▸ Exercise objective
How many lines of the records below contain the string "list"? Count them and reply with the number only.

Boundary annotation records
start

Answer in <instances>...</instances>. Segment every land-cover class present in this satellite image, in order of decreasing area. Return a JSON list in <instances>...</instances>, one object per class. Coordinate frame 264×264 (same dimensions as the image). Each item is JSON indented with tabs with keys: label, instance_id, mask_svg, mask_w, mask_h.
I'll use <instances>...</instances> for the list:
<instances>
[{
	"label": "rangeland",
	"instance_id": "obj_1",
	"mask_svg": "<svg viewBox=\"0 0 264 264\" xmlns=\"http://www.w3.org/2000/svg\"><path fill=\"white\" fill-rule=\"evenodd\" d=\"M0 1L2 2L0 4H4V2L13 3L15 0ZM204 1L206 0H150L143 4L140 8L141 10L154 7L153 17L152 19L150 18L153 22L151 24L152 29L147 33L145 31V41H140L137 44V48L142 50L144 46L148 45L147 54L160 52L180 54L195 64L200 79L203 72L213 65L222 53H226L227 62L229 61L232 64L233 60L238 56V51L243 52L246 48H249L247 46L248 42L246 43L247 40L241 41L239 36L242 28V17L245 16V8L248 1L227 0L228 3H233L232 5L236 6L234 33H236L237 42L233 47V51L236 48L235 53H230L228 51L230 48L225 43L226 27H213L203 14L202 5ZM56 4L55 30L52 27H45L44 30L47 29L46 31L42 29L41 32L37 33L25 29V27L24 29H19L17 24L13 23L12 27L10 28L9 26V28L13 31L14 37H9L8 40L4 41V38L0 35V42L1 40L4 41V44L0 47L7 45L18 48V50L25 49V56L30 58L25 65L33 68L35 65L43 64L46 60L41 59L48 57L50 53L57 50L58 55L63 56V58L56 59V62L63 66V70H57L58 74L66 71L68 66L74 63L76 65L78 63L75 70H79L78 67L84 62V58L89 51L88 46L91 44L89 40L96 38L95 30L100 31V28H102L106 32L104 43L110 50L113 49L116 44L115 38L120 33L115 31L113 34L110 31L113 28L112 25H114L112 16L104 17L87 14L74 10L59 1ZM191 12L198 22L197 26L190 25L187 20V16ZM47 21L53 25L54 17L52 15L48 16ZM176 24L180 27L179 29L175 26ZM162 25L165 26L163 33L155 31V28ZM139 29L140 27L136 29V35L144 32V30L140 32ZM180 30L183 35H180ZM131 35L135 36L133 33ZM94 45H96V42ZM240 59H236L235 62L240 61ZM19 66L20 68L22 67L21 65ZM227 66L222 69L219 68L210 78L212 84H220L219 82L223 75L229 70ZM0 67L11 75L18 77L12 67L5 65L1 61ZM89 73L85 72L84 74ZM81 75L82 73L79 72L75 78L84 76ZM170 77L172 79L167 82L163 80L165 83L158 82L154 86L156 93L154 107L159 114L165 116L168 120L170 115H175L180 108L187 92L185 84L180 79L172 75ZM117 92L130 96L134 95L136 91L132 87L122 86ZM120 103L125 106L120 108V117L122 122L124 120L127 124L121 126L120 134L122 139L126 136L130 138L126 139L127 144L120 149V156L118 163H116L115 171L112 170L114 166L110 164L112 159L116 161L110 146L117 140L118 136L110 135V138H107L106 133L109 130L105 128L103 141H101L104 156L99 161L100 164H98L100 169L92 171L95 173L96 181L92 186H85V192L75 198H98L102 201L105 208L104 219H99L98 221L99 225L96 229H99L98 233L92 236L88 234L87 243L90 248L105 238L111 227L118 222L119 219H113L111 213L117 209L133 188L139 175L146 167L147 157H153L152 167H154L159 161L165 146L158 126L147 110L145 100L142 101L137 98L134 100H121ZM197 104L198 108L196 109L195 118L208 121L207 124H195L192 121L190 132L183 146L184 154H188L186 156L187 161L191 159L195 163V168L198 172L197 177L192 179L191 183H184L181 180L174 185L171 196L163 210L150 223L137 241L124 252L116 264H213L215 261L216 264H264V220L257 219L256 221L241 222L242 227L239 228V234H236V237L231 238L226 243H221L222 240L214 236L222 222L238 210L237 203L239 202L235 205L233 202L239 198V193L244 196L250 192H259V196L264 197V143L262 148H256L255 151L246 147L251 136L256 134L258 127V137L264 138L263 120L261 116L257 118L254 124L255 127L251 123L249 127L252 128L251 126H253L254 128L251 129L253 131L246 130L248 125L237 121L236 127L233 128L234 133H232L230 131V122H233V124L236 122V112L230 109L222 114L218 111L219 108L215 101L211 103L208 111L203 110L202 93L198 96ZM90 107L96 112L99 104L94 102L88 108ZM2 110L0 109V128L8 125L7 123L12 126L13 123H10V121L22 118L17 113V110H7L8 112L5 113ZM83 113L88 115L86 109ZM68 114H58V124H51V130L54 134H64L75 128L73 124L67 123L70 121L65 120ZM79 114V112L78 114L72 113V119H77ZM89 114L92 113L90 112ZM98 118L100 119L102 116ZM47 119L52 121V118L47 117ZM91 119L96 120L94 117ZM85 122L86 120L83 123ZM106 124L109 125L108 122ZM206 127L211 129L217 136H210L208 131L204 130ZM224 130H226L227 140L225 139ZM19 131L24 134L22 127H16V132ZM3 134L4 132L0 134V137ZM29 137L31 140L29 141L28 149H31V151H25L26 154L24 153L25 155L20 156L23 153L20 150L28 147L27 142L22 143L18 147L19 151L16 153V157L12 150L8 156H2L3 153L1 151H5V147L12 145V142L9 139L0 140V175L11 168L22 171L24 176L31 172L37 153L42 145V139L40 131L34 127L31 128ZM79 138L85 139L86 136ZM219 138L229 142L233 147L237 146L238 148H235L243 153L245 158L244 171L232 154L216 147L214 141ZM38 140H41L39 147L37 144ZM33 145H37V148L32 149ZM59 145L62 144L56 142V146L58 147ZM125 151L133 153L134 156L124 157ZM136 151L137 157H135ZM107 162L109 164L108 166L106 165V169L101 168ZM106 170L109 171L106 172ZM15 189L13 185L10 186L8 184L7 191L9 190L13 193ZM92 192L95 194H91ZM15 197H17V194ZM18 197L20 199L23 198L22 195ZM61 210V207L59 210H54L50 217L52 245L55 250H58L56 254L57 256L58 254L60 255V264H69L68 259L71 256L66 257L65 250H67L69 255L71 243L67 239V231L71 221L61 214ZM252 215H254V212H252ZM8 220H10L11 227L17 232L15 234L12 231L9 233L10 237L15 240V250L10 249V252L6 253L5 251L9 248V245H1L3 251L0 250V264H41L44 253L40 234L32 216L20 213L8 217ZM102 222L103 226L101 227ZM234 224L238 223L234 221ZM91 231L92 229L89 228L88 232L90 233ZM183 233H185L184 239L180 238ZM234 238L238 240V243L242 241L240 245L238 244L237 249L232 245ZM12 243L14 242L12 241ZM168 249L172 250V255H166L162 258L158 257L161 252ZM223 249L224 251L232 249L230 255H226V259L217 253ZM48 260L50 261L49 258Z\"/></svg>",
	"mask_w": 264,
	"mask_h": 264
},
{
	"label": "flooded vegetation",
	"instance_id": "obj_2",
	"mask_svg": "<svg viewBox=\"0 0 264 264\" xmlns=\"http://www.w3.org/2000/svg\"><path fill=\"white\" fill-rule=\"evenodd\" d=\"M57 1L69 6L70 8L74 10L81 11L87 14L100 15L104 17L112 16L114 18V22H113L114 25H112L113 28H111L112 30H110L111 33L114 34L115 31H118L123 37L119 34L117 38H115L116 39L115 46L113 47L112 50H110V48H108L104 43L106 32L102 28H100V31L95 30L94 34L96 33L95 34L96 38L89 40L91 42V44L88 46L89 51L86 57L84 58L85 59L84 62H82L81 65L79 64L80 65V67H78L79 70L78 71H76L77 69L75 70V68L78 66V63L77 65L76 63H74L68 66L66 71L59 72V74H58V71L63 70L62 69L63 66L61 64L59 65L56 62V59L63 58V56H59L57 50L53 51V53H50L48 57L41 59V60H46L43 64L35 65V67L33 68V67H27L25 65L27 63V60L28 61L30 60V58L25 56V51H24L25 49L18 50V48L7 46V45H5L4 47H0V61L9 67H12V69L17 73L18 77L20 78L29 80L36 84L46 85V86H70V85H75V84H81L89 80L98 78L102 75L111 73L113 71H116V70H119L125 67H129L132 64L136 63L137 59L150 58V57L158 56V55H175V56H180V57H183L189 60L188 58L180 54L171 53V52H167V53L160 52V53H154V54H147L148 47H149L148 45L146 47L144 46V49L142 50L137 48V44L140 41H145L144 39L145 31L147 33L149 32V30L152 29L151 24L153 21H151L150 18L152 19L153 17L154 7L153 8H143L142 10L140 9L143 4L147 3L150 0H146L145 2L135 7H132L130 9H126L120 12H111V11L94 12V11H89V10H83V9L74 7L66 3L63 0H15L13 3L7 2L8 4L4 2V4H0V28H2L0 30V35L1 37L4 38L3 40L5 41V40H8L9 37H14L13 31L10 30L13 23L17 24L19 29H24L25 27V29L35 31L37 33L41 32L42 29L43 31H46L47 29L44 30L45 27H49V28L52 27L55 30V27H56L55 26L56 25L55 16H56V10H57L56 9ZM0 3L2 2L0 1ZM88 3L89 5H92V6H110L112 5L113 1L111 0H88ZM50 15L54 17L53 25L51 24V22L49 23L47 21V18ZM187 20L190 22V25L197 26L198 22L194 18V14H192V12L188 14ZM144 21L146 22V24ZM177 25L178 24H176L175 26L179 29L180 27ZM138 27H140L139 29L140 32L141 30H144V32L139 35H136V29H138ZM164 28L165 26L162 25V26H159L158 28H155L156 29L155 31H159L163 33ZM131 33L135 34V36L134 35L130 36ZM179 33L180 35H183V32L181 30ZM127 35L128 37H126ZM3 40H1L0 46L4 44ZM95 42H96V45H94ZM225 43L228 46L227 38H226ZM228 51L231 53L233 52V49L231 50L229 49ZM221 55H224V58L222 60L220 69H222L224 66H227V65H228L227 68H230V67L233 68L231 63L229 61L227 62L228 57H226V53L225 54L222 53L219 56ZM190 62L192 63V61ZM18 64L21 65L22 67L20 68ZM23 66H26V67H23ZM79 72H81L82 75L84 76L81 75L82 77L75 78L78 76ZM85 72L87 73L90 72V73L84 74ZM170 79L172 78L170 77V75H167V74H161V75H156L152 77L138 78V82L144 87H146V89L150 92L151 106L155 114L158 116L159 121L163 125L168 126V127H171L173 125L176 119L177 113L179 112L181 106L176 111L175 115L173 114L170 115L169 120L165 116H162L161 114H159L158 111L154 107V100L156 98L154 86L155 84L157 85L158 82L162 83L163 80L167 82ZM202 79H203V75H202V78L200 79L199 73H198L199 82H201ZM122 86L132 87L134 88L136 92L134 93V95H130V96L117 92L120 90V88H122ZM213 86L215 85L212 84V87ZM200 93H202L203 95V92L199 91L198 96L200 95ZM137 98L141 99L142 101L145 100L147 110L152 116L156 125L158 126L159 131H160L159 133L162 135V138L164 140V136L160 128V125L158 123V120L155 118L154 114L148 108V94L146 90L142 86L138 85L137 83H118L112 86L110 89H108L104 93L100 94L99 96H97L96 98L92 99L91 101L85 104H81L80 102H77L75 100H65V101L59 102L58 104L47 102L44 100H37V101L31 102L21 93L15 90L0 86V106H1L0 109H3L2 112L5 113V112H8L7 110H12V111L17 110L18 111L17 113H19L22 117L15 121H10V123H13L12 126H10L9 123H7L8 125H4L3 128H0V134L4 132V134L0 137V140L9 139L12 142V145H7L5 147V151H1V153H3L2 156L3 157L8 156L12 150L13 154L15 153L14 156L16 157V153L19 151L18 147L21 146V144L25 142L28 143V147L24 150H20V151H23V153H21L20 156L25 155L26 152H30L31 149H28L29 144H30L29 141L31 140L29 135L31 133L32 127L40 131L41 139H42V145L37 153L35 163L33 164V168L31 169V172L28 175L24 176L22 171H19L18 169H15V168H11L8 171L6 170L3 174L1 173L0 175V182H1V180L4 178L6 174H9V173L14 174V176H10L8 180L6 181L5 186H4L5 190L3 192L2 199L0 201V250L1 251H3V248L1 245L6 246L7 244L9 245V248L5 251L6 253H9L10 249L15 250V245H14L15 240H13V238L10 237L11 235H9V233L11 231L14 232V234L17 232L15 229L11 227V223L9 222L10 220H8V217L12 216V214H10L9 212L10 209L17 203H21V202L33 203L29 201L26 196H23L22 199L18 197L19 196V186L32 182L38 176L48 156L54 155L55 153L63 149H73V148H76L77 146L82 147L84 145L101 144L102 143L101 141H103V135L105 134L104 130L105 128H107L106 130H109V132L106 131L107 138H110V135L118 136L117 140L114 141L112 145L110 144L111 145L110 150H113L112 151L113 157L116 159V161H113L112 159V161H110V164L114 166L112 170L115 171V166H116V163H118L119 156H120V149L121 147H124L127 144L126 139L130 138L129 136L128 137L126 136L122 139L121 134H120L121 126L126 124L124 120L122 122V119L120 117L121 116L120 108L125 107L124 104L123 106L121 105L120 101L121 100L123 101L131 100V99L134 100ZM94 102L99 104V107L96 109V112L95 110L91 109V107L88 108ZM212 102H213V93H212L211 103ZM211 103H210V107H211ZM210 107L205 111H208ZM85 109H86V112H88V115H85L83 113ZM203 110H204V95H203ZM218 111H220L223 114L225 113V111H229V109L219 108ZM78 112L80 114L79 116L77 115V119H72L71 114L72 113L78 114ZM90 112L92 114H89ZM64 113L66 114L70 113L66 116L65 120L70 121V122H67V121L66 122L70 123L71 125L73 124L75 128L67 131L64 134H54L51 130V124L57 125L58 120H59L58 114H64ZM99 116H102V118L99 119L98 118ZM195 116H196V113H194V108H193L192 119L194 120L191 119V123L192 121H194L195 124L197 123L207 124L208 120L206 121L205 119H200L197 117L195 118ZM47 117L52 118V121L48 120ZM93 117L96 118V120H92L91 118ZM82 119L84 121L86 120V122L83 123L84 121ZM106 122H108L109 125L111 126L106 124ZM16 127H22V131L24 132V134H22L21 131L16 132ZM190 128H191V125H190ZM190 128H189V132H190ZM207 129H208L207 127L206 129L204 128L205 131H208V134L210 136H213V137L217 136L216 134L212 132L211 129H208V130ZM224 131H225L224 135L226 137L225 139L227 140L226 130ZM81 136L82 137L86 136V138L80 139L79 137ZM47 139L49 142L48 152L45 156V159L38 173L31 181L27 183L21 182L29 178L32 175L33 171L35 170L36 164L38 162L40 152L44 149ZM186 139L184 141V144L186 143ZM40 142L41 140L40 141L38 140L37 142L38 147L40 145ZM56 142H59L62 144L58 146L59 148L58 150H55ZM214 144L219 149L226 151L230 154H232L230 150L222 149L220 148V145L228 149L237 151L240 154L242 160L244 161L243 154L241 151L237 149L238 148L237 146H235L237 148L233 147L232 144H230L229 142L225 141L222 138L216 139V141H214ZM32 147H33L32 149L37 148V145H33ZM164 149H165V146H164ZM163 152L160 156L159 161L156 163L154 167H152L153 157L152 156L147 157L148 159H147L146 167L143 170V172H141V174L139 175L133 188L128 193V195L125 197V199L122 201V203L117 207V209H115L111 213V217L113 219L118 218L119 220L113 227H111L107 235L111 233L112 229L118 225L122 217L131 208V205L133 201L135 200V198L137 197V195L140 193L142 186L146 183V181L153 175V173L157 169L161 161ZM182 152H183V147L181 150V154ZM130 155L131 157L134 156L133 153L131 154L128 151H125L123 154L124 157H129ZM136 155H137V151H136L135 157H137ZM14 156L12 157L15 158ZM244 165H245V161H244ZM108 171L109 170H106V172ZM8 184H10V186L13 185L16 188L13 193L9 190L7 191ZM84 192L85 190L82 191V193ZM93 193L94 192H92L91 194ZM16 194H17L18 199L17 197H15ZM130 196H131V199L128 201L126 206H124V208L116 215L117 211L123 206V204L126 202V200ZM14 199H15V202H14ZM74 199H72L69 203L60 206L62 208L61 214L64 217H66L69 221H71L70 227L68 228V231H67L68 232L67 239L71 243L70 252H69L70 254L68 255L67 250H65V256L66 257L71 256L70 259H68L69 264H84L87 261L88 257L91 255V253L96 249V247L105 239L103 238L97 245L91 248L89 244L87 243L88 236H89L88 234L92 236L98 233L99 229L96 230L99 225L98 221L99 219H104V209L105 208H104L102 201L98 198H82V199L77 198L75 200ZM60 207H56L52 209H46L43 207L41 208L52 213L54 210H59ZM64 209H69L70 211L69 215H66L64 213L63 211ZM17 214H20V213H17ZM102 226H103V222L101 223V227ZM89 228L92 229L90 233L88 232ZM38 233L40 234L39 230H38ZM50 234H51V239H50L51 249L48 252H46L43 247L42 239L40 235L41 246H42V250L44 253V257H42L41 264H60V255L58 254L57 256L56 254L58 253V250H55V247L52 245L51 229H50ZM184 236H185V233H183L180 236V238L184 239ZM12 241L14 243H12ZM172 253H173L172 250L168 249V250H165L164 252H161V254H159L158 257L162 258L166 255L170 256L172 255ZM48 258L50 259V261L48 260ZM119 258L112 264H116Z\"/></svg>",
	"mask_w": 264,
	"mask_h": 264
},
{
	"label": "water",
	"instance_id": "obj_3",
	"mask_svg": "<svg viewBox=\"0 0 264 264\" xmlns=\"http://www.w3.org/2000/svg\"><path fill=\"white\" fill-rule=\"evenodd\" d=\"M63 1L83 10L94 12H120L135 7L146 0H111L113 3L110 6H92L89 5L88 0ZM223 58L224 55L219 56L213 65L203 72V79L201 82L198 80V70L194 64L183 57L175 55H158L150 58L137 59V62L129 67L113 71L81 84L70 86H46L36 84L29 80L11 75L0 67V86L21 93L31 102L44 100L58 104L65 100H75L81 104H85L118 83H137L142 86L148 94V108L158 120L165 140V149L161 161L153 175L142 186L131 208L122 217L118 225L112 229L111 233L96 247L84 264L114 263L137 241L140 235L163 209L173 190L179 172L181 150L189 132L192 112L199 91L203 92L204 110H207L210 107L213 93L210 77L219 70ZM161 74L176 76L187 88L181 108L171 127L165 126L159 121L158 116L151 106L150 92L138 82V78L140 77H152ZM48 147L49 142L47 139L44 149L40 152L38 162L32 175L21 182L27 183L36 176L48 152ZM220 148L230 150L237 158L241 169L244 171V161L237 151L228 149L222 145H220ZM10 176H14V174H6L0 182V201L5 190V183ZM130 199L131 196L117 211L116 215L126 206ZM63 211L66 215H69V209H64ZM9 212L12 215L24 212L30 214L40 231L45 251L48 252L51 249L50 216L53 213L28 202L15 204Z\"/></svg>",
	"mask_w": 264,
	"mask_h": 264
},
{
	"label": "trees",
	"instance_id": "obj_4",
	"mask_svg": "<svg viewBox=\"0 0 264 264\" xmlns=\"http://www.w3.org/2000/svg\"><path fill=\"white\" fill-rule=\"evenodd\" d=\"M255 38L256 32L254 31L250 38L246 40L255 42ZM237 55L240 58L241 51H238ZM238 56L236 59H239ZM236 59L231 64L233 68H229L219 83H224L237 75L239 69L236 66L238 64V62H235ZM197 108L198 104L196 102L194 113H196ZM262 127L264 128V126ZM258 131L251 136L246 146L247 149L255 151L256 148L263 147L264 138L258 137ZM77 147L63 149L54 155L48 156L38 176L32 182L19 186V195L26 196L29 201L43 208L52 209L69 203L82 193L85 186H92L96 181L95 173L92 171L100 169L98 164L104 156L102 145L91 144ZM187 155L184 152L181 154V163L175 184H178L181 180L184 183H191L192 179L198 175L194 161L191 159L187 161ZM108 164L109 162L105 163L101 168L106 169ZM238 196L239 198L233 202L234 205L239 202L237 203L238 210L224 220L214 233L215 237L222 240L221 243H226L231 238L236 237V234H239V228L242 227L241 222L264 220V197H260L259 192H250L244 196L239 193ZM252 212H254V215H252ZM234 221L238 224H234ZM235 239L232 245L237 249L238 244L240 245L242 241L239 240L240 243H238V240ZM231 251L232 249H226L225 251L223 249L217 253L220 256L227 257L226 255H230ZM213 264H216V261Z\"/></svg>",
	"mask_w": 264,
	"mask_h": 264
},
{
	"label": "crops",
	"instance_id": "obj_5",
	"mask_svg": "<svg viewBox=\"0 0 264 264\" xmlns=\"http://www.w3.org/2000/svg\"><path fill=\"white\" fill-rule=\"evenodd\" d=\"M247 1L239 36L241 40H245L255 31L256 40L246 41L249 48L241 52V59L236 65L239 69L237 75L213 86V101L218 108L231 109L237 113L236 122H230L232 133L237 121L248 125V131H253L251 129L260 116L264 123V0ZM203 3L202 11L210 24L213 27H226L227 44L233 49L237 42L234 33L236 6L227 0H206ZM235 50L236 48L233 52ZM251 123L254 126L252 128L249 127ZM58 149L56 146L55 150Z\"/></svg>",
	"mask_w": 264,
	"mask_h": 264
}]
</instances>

end

▸ Solved problem
2